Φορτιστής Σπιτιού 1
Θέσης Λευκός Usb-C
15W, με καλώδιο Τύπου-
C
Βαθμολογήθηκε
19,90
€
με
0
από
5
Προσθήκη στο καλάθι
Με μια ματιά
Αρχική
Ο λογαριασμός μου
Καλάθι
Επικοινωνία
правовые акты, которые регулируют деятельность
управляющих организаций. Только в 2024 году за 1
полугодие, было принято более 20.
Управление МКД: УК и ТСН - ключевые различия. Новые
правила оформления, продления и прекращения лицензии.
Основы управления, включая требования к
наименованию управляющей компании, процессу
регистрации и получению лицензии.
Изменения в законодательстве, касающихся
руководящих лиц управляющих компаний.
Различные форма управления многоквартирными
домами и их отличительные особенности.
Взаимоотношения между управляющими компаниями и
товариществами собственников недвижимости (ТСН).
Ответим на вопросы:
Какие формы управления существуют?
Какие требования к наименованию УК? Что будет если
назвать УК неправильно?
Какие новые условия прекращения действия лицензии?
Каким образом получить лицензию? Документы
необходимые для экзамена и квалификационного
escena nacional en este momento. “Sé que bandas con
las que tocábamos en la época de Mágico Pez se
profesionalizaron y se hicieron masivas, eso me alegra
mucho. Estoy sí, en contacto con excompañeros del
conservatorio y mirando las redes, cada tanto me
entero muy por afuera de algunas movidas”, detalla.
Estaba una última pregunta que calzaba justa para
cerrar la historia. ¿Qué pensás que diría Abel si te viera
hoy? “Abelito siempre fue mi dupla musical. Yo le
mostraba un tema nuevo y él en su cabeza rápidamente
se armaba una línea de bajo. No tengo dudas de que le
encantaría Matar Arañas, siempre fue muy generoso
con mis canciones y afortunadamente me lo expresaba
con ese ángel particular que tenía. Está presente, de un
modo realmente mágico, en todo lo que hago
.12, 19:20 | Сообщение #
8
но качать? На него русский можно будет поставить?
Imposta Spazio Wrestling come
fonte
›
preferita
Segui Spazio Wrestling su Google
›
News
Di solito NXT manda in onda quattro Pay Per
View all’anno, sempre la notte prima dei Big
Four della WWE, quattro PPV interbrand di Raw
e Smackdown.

# # # #

§ TO-DO ITEM:
Write out precisely the lines from the one holding "но качать? На" through the end of the material, including both of those ends.

§ SOLUTION BELOW:
но качать? На него русский можно будет поставить?
Imposta Spazio Wrestling come
fonte
›
preferita
Segui Spazio Wrestling su Google
›
News
Di solito NXT manda in onda quattro Pay Per
View all’anno, sempre la notte prima dei Big
Four della WWE, quattro PPV interbrand di Raw
e Smackdown.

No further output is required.